En outre, M. Trump a retiré les États-Unis de l'accord de Paris sur le climat, qui engageait les États-Unis et le reste du monde à limiter le réchauffement climatique sous les 2 degrés centigrades. Cet engagement expire aujourd'hui (4 novembre).
Enfin, l'on ne peut ignorer les tensions sociales liées au racisme et aux inégalités qui ont caractérisé la présidence Trump. Après quatre ans de discours incendiaires, l'infrastructure sociale et les normes démocratiques américaines ont subi une énorme pression. La stabilité et le système politique du pays pourraient donc être mis à l'épreuve dans les jours à venir.
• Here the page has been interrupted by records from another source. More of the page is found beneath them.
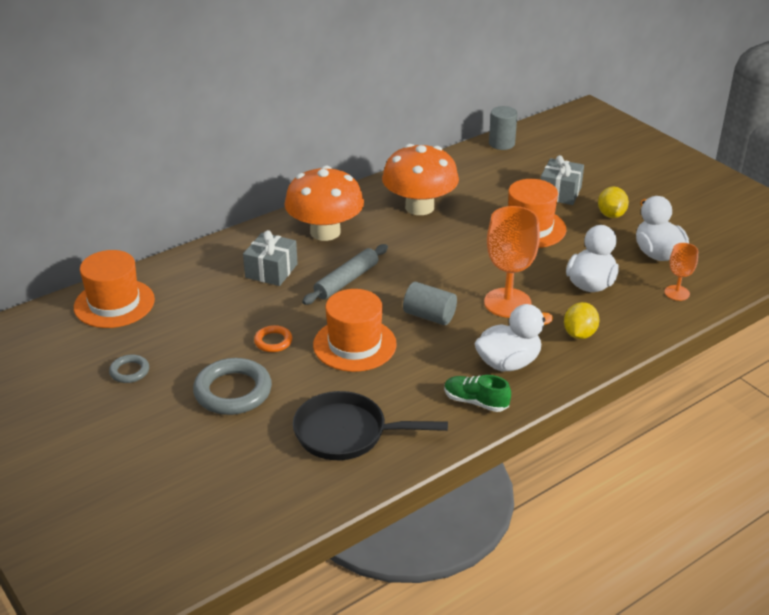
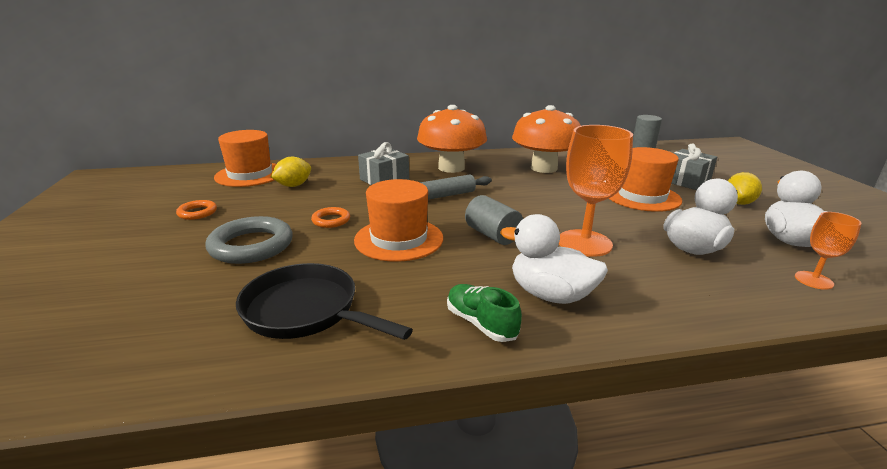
camera: 25 degrees right, 10 degrees down
grey ring [109,355,149,383] -> orange ring [176,200,217,220]
white duck [474,304,553,371] -> white duck turned 150 degrees counterclockwise [500,214,608,304]
yellow lemon [564,302,600,339] -> yellow lemon moved to [271,157,311,187]

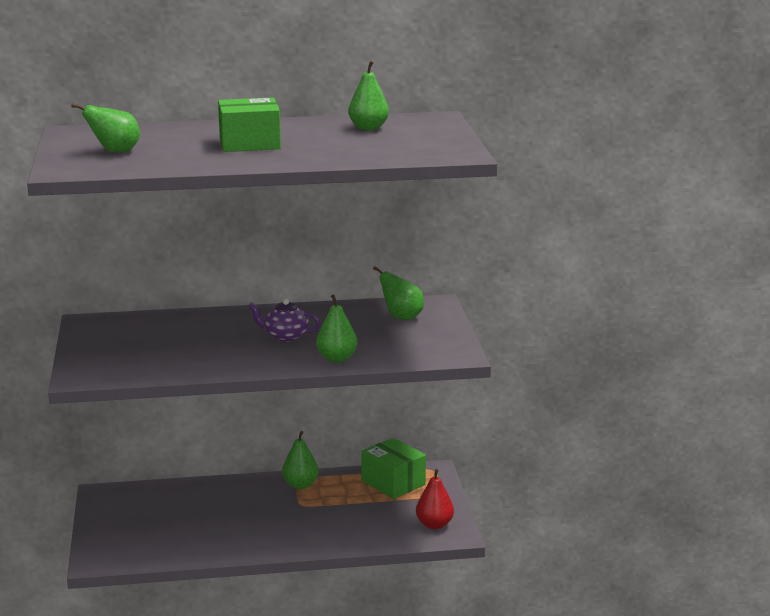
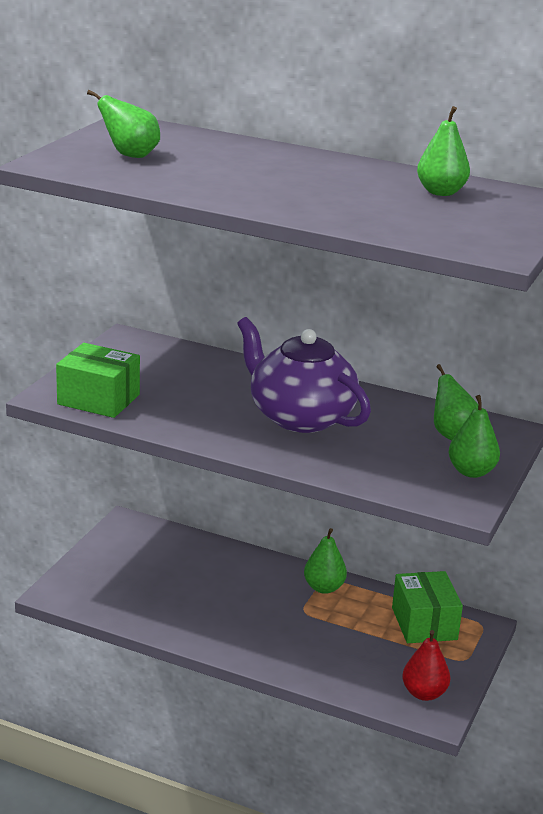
camera: 30 degrees right, 5 degrees up
green box [218,97,281,152] -> green box moved to [56,343,140,418]
purple teapot [248,299,321,342] -> purple teapot [237,317,371,433], size x1.99
green pear [316,294,357,362] -> green pear moved to [449,395,500,478]

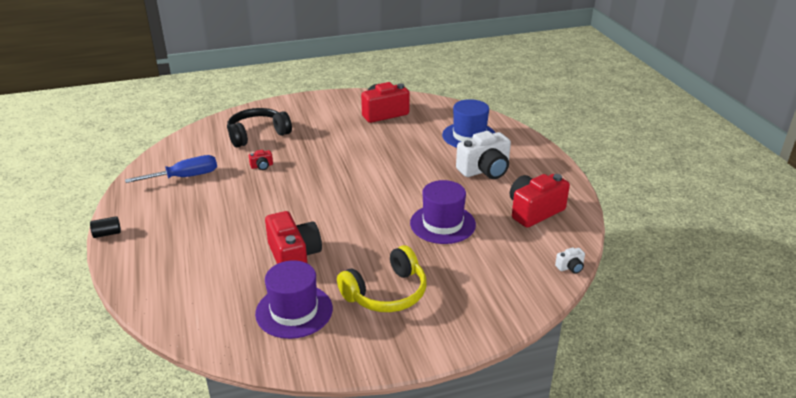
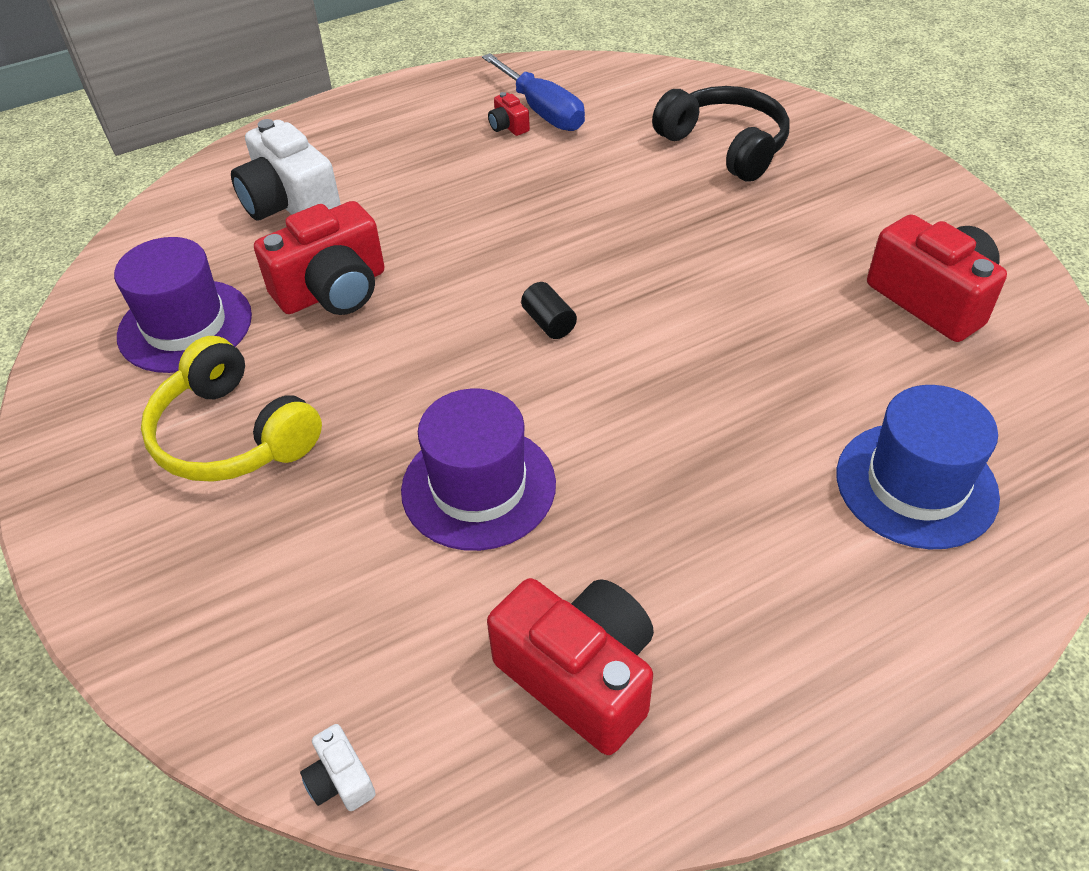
camera: 80 degrees right, 15 degrees up
black cylinder [90,216,121,238] -> black cylinder moved to [521,282,577,339]
red camera [249,149,273,170] -> red camera moved to [488,92,530,136]
white camera [456,131,511,179] -> white camera moved to [231,119,341,221]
Positionnement des portefeuilles
Nous nous attendons à un regain de volatilité sur les marchés financiers aussi longtemps que l'issue du scrutin demeurera incertaine. Le rendement des obligations du Trésor américain à 10 ans a enregistré sa plus forte baisse quotidienne depuis avril, s'échangeant à 0,76%, les marchés réagissant à la probabilité d'un Congrès divisé et au recul des chances de voir l'adoption d'un plan de relance massif. Les taux devraient rester bas car la Réserve fédérale maintiendra sa politique accommodante dans l'attente d'une reprise économique plus vigoureuse. Le dollar s'est initialement apprécié par rapport à l'euro, au yen, au franc suisse et à d'autres devises, les investisseurs cherchant un refuge contre la volatilité. Si M. Biden finit par remporter les élections, le dollar devrait retrouver une trajectoire légèrement plus négative, à mesure que les perspectives en matière de relations internationales et de commerce s'amélioreront.
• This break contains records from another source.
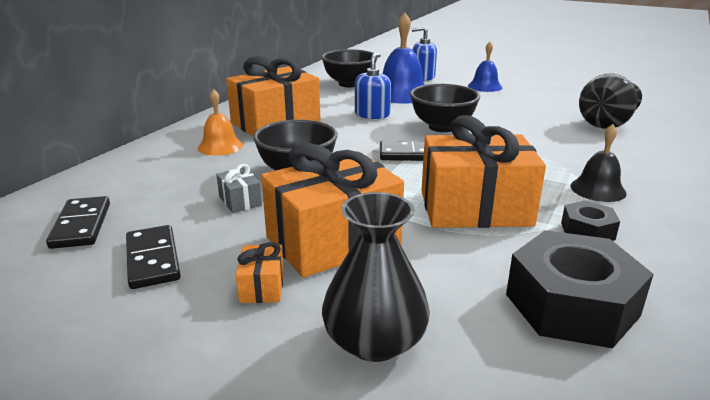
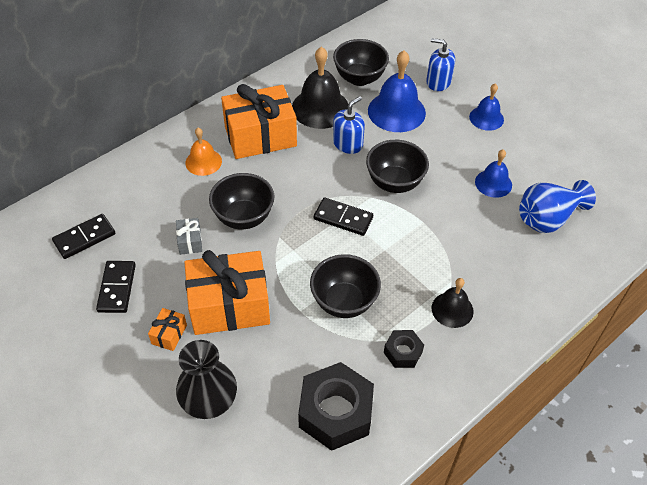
camera: 20 degrees right, 25 degrees up
black domino [46,196,110,249] -> black domino turned 45 degrees clockwise [52,214,115,259]
orange gift [421,115,546,228] -> black bowl [310,254,381,318]
black vase [579,73,642,129] -> blue vase [519,180,596,233]
none -> black bell [292,46,349,129]
none -> blue bell [475,149,512,198]

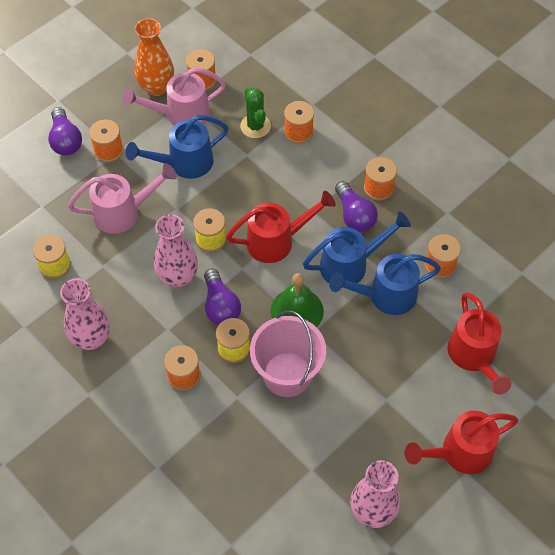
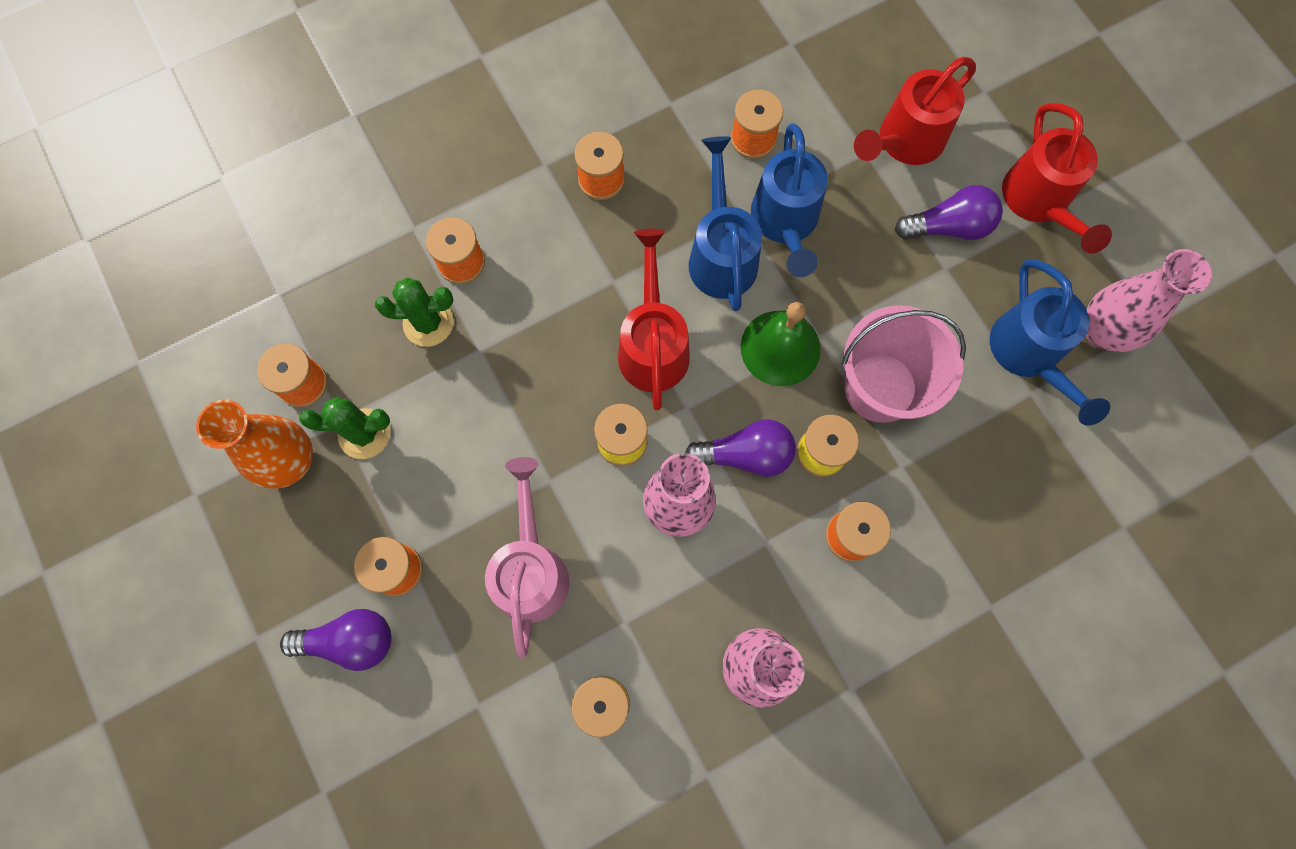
camera: 75 degrees left, 15 degrees up
pink watering can [123,67,226,126] -> green cactus [300,397,390,459]
blue watering can [126,115,229,179] -> blue watering can moved to [990,259,1110,426]
purple light bulb [335,181,378,232] -> purple light bulb moved to [895,185,1003,240]
red watering can [448,292,511,395] -> red watering can turned 135 degrees clockwise [854,57,976,165]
Les portefeuilles de nos clients sont bien positionnés pour faire face à cette période d'incertitude, avec une surpondération des liquidités et une sous-pondération des actions. Pour l'instant, nous détenons également une allocation surpondérée de la dette chinoise et maintenons nos positions courtes sur le dollar.
Si, comme cela semble probable, le Congrès se prononce pour un soutien fiscal moins généreux ou plus lent à se concrétiser, certaines entreprises américaines lourdement endettées pourraient éprouver des difficultés à se refinancer. C'est pourquoi nous vendons notre surpondération du crédit américain à haut rendement et conservons le produit de cette vente en cash.
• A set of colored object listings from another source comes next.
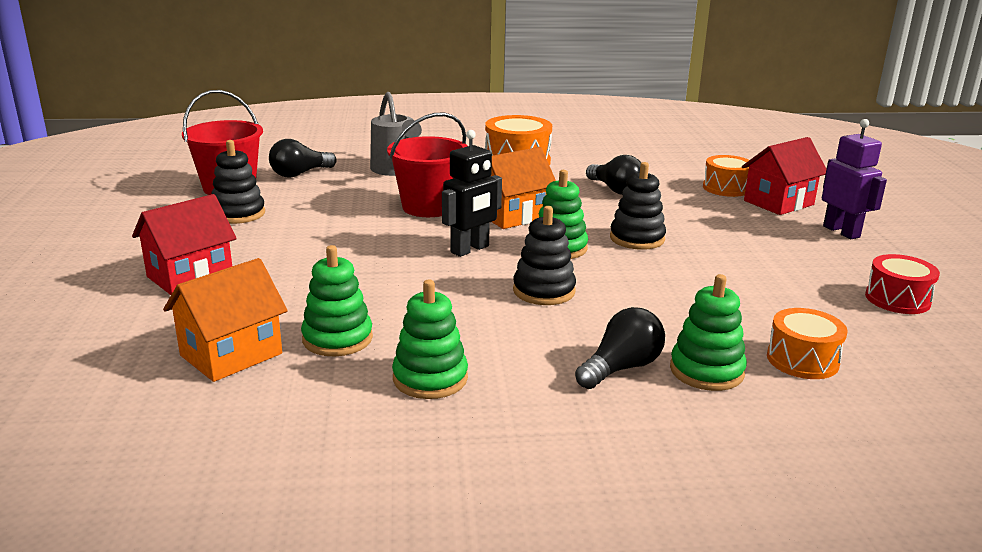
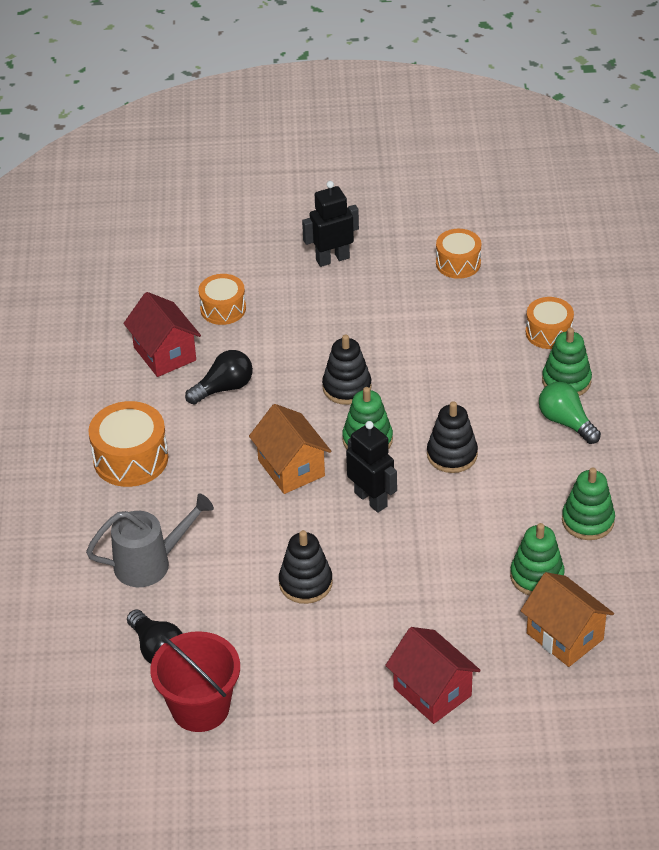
camera: 85 degrees left, 20 degrees up
black stacking toy [212,140,265,224] -> black stacking toy moved to [279,530,333,604]
red bucket [387,113,467,217] -> none
black light bulb [575,307,665,389] -> green light bulb [539,382,601,444]
red house [742,137,826,215] -> red house moved to [123,292,201,377]
purple robot [822,119,887,239] -> black robot [302,181,359,267]
red drum [865,254,940,314] -> orange drum [436,229,481,279]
En attendant la confirmation du nouveau président américain, l'environnement de marché favorisera les secteurs défensifs tels que les biens de consommation de base, les services de communication, ainsi que le secteur des technologies de l'information qui a surperformé durant la crise de Covid. Nous pensons cependant que la volatilité restera de courte durée, ce qui devrait créer de meilleurs points d'entrée pour repositionner nos portefeuilles.
Avec nos positions actuelles sur la devise japonaise, l'or et les bons du Trésor américain, les portefeuilles de nos clients sont équilibrés et bien positionnés pour résister à cette période incertaine.